Prometheus Configuration

Redpanda exports Prometheus metrics on <node ip>:9644/metrics. If you have an existing Prometheus instance, you can generate the relevant configuration using

rpk generate prometheus-config

The command will output a YAML object you can add to the scrape_configs list in your Prometheus config file:

- job_name: redpanda-node
  - targets:

If you run the command on a node where redpanda is running, it will use redpanda’s Kafka API to discover the other nodes.

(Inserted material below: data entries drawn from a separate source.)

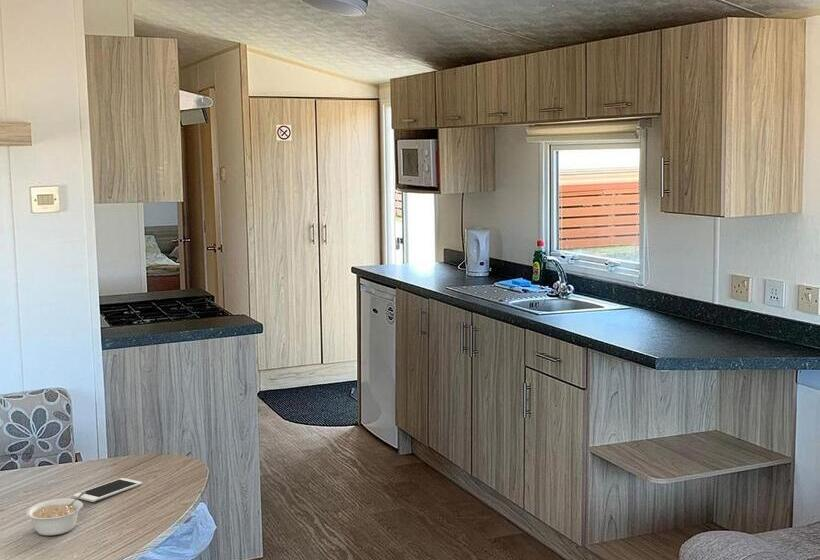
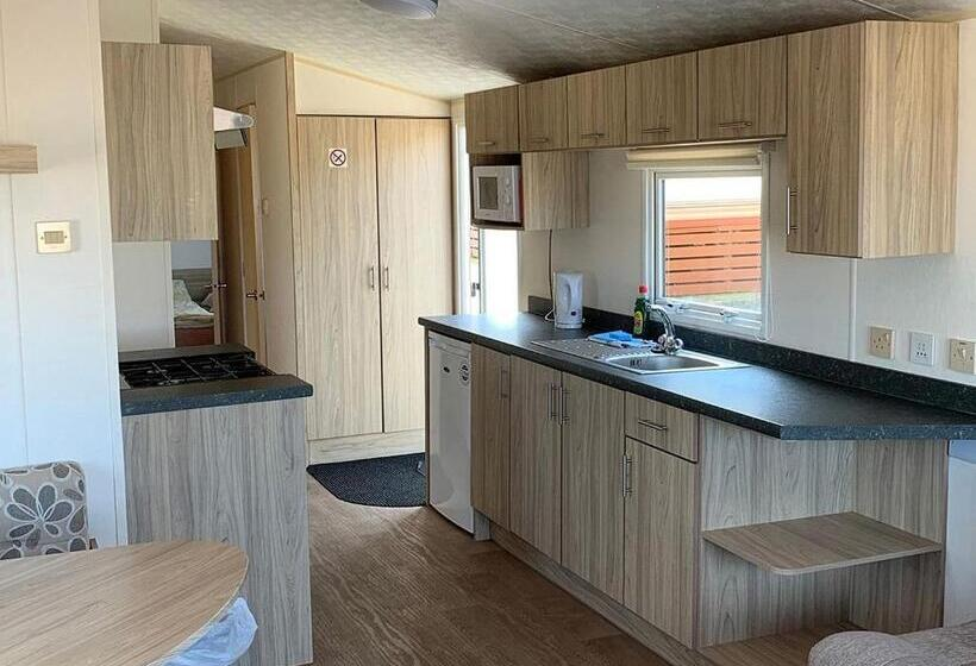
- legume [25,491,86,536]
- cell phone [72,477,143,503]
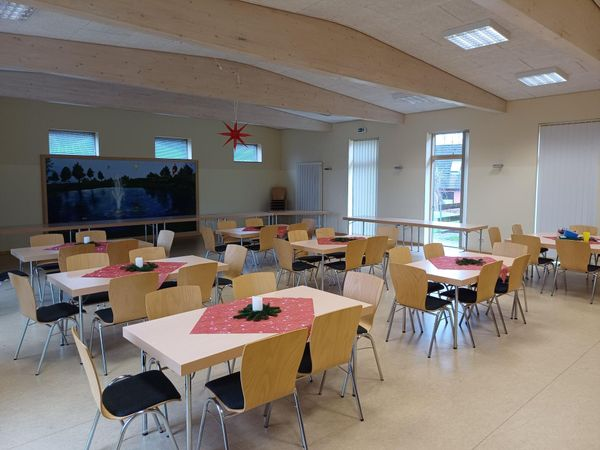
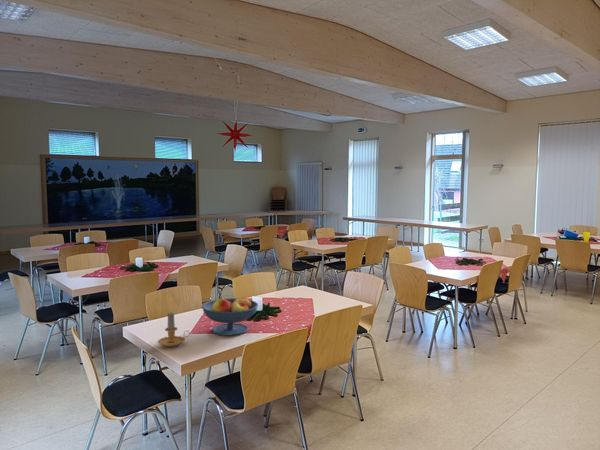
+ candle [157,311,191,348]
+ fruit bowl [201,297,259,337]
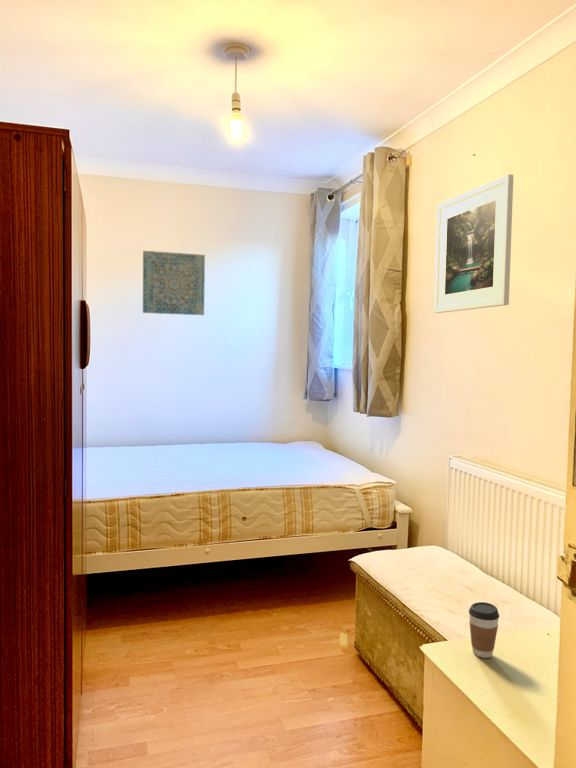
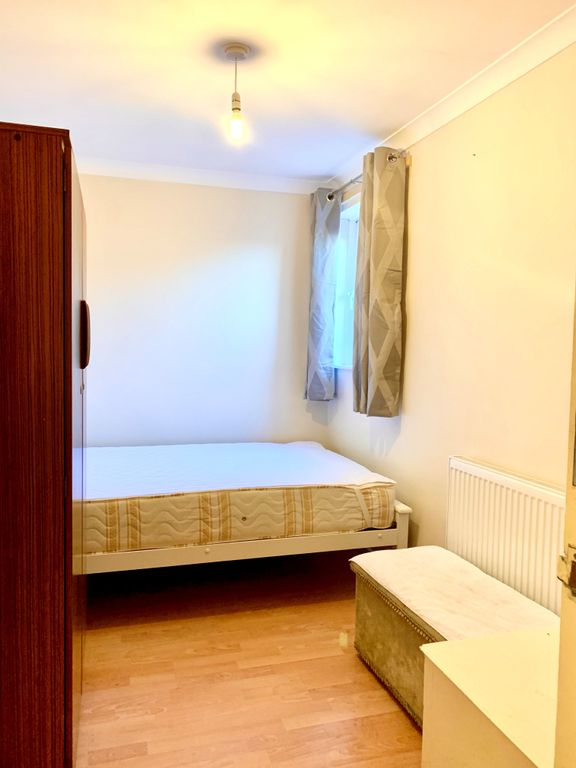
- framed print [433,173,514,314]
- wall art [142,250,206,316]
- coffee cup [468,601,500,659]
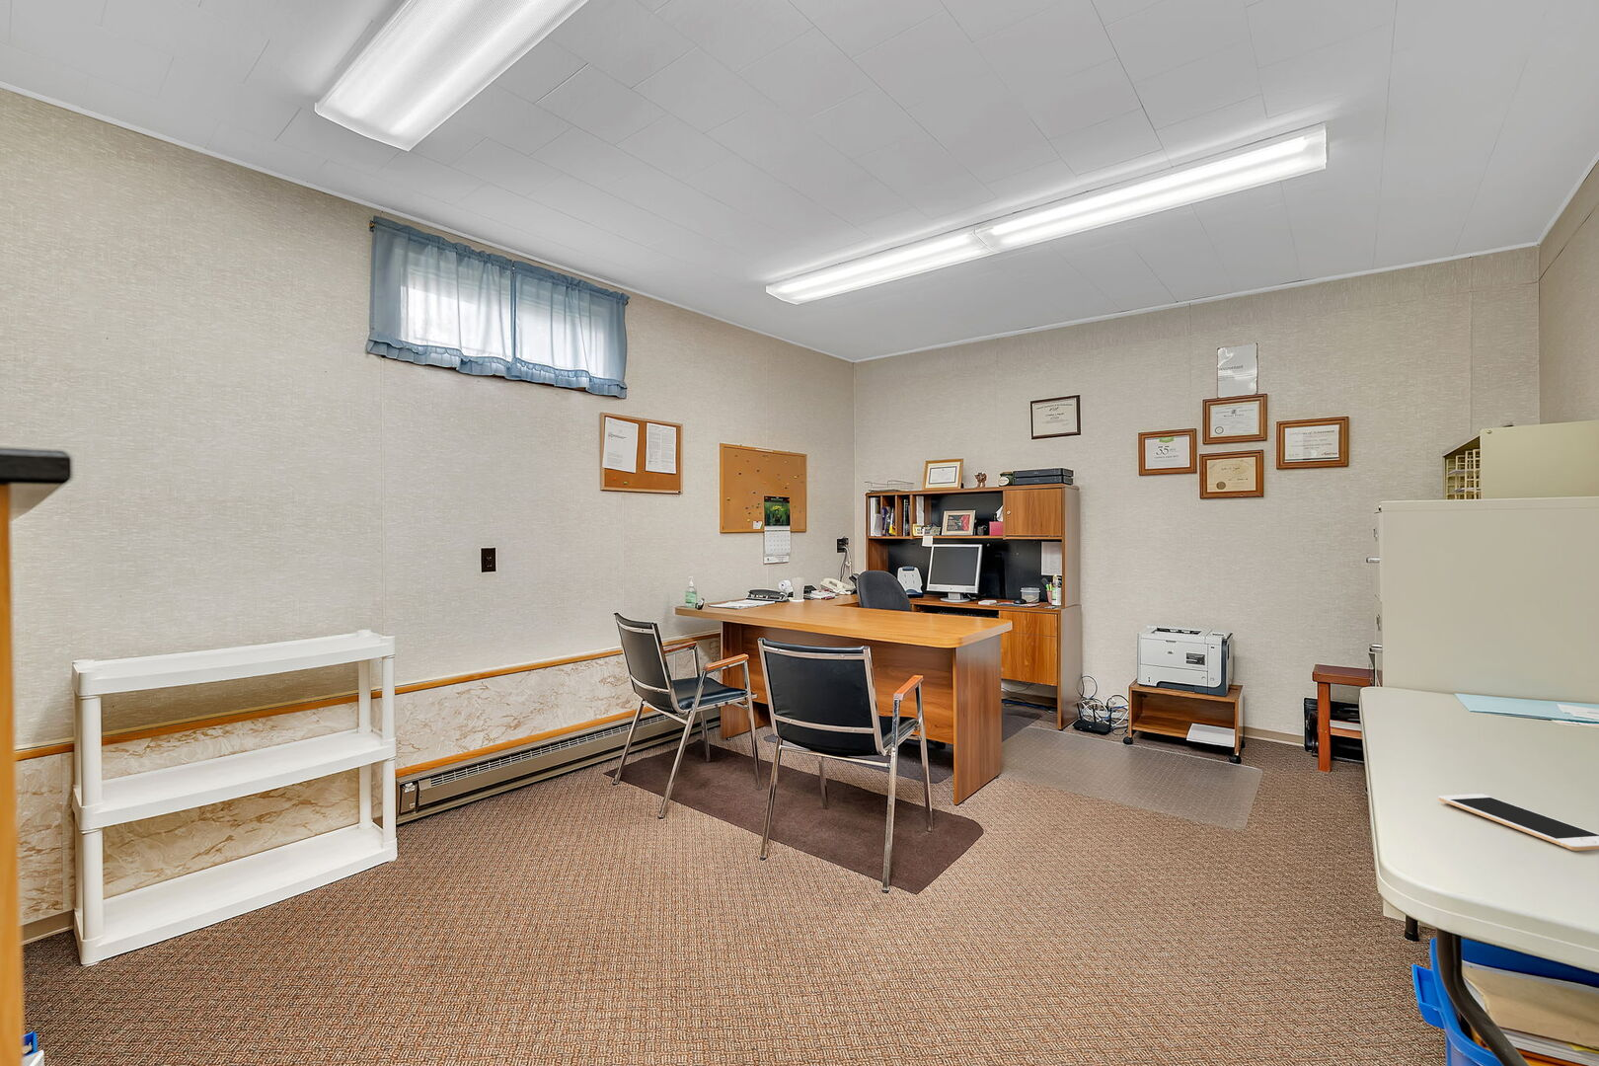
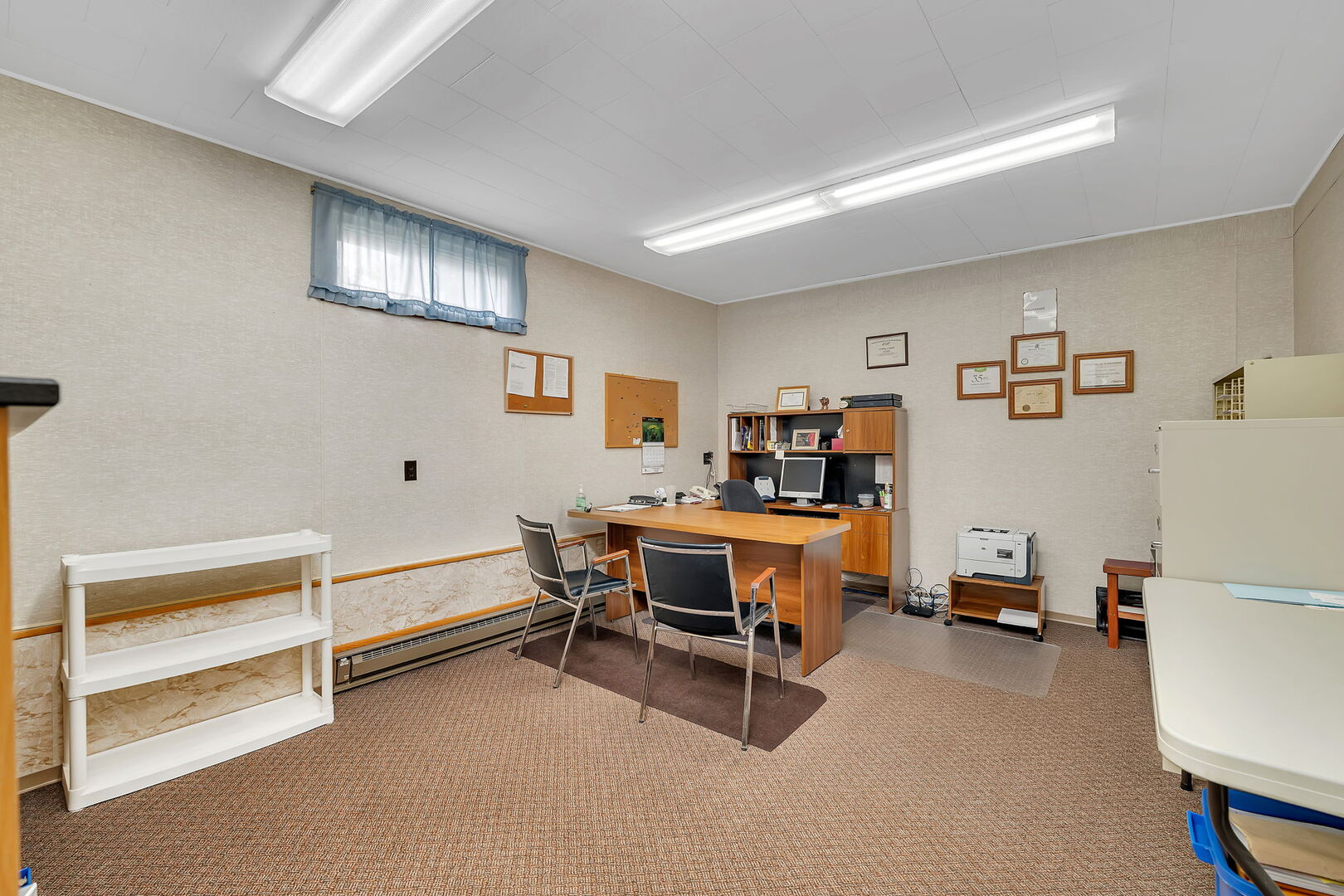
- cell phone [1437,792,1599,852]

Otherwise, you can pass seed-addr to specify a remote redpanda node from which to discover the other ones, or --node-addrs with a comma-separated list of all known cluster node addresses.

Grafana Configuration

You can generate a comprehensive Grafana dashboard with

rpk generate grafana-dashboard --datasource <name> --metrics-endpoint <url>

--metrics-endpoint is the address to a redpanda node’s metrics endpoint (<node ip>:9644/metrics, by default).

<name> is the name of the Prometheus datasource configured in your Grafana instance.

Right out of the box, it will generate panels tracking latency for p50, p95 and p99, throughput, and errors segmentated by type.

Simply pipe the commmand’s output to a file and import it in Grafana.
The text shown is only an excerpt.